• WHAT THIS TASK INVOLVES: The answer should consist of the records below, repeated exactly, and no pictures.

• DATA SHOWN:
[Start of section]

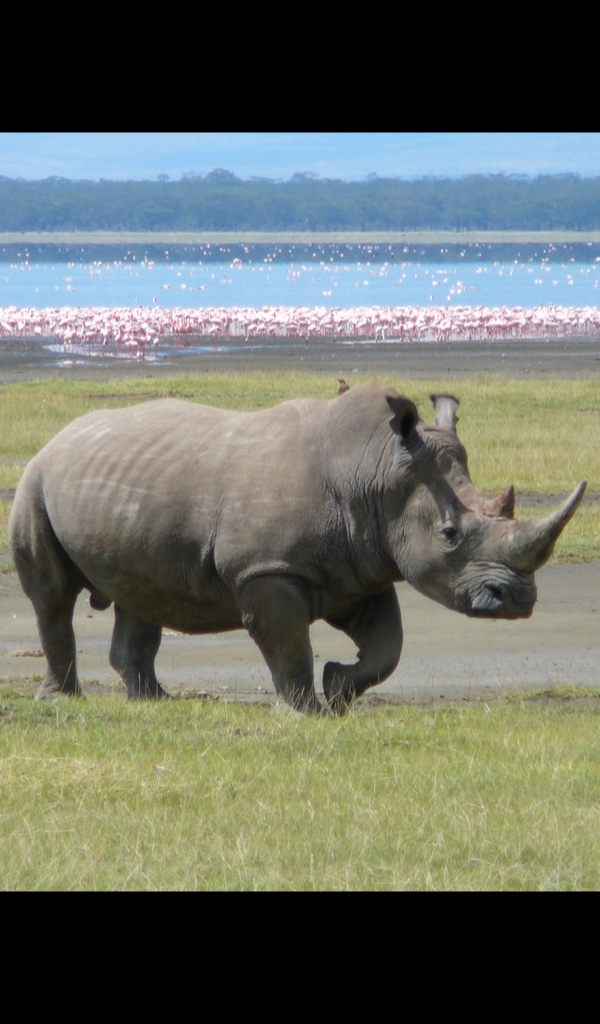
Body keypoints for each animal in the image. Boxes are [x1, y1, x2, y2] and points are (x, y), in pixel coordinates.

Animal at [9, 384, 586, 714]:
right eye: (448, 536)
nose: (518, 601)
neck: (374, 470)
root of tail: (60, 437)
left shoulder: (360, 566)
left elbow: (388, 647)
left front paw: (338, 690)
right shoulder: (268, 569)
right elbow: (288, 645)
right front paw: (305, 712)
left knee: (140, 592)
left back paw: (153, 703)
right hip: (35, 481)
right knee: (53, 597)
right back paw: (63, 700)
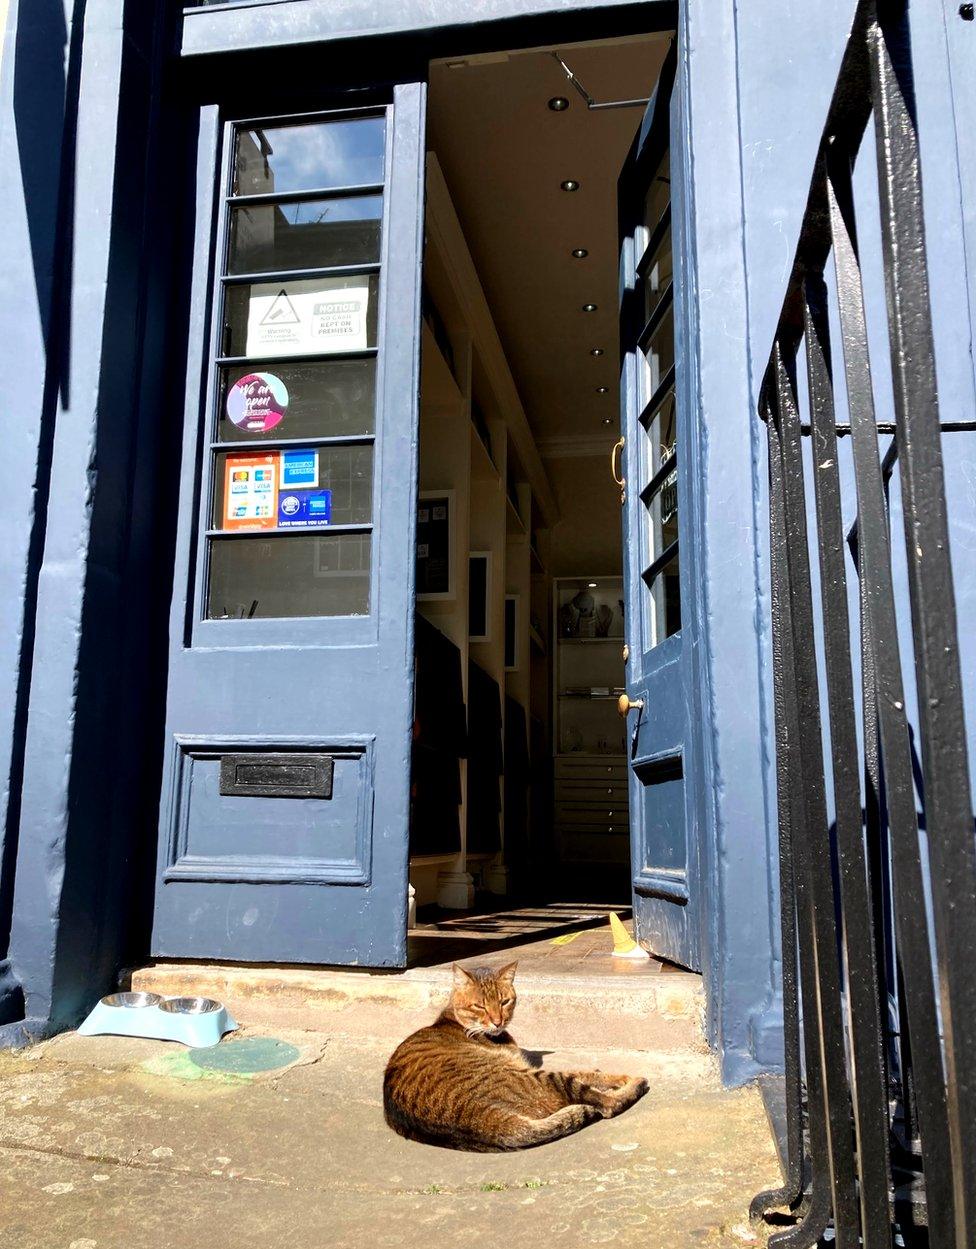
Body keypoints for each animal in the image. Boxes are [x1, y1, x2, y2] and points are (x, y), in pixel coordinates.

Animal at [379, 959, 644, 1154]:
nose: (498, 1021)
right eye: (480, 1006)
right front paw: (610, 1076)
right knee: (606, 1103)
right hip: (538, 1078)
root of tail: (484, 1125)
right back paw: (634, 1083)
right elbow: (585, 1074)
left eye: (504, 1001)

[End of section]

• TASK RESPONSE:
Body keypoints for each animal in the image. Boxes are [x1, y1, x2, y2] and points are (x, y), in pixel coordinates.

Animal at [9, 384, 586, 714]:
right eye: (448, 536)
nose: (518, 601)
neck: (374, 470)
root of tail: (60, 437)
left shoulder: (360, 566)
left elbow: (388, 647)
left front paw: (338, 690)
right shoulder: (268, 569)
right elbow: (288, 645)
right front paw: (305, 712)
left knee: (140, 592)
left back paw: (153, 703)
right hip: (35, 481)
right knee: (53, 597)
right back paw: (63, 700)
Body keypoints for each animal in the image. Boxes are [x1, y1, x2, y2] and points are (x, y), in pixel coordinates.

Animal at [379, 959, 644, 1154]:
nose: (498, 1021)
right eye: (480, 1006)
right front paw: (610, 1076)
right knee: (606, 1103)
right hip: (538, 1078)
root of tail: (484, 1125)
right back paw: (634, 1083)
right elbow: (585, 1074)
left eye: (504, 1001)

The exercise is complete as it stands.